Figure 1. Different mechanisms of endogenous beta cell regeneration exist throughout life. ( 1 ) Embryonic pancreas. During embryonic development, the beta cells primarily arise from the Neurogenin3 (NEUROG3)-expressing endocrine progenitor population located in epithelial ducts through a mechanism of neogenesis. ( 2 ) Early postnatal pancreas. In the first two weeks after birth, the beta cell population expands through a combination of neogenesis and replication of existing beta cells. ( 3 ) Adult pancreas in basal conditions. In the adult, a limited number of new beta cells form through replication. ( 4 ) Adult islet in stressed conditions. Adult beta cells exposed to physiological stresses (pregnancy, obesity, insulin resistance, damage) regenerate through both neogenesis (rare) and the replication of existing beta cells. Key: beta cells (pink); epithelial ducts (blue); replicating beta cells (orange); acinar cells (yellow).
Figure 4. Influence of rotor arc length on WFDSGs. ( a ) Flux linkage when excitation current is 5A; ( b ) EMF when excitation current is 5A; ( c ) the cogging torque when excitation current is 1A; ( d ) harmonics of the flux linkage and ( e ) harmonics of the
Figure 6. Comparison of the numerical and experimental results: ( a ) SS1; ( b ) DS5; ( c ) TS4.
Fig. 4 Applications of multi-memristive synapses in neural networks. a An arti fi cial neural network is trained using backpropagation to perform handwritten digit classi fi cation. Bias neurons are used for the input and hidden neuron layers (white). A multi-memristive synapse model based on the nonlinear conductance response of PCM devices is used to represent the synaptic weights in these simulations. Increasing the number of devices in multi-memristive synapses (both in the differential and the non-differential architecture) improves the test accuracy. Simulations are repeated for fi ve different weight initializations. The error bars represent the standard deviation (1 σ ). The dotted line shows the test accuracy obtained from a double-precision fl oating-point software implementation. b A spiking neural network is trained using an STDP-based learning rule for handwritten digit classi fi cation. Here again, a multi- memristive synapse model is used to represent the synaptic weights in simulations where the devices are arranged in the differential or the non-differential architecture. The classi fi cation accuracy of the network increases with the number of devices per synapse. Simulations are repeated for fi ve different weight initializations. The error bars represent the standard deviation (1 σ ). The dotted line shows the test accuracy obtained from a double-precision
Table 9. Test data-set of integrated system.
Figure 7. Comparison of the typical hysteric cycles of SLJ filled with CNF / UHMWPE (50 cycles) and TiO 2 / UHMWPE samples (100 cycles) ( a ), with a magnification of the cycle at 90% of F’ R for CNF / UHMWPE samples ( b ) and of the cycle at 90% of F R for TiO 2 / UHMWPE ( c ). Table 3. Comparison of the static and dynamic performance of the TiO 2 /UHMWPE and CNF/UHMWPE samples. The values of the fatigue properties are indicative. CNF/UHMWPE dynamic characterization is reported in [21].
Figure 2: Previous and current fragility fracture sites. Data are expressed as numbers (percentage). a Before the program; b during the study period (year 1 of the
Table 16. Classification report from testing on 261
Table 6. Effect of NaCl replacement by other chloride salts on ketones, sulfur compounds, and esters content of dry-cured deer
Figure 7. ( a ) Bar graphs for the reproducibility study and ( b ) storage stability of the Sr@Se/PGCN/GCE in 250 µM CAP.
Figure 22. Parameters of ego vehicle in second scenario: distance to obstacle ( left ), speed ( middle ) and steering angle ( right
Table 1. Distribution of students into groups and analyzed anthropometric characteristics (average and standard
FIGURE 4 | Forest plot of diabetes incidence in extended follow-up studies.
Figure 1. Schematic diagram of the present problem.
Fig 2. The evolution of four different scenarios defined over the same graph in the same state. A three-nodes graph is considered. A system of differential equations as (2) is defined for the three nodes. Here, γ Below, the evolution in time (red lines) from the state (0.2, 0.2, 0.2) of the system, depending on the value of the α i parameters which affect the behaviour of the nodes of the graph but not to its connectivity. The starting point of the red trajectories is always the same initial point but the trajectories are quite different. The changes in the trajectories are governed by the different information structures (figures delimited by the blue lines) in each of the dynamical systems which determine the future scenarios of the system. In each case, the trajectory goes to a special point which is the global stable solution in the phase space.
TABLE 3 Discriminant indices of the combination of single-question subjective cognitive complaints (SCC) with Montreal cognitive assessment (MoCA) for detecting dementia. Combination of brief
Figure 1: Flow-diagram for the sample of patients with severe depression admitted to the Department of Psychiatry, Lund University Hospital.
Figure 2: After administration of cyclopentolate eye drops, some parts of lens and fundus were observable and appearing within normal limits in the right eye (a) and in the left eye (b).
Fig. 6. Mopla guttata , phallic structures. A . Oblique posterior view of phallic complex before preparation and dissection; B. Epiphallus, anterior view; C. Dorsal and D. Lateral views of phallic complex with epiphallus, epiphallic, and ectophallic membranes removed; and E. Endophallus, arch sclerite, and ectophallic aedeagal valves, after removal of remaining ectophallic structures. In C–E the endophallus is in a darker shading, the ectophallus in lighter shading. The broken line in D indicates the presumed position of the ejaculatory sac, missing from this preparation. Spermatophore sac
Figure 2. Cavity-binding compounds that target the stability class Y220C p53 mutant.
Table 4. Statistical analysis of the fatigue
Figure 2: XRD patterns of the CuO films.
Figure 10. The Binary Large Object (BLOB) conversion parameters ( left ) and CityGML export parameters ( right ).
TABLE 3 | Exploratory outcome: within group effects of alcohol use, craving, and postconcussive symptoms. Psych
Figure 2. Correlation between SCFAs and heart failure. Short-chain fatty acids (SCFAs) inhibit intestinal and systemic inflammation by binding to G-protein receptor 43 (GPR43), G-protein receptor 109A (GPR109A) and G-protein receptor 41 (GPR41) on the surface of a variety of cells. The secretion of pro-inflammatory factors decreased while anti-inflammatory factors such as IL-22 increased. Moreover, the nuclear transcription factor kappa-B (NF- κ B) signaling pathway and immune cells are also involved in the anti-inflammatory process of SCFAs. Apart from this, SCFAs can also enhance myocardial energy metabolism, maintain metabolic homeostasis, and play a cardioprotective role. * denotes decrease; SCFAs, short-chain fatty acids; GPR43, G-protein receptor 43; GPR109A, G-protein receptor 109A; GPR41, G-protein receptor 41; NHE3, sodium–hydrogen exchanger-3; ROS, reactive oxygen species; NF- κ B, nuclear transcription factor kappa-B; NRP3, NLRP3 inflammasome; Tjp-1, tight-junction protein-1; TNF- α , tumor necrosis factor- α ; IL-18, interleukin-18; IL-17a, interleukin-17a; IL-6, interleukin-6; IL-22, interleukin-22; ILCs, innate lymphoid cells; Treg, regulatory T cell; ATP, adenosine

• About this exercise: Give a single number: the count of lines above that include the word "study".

• Task answer: 2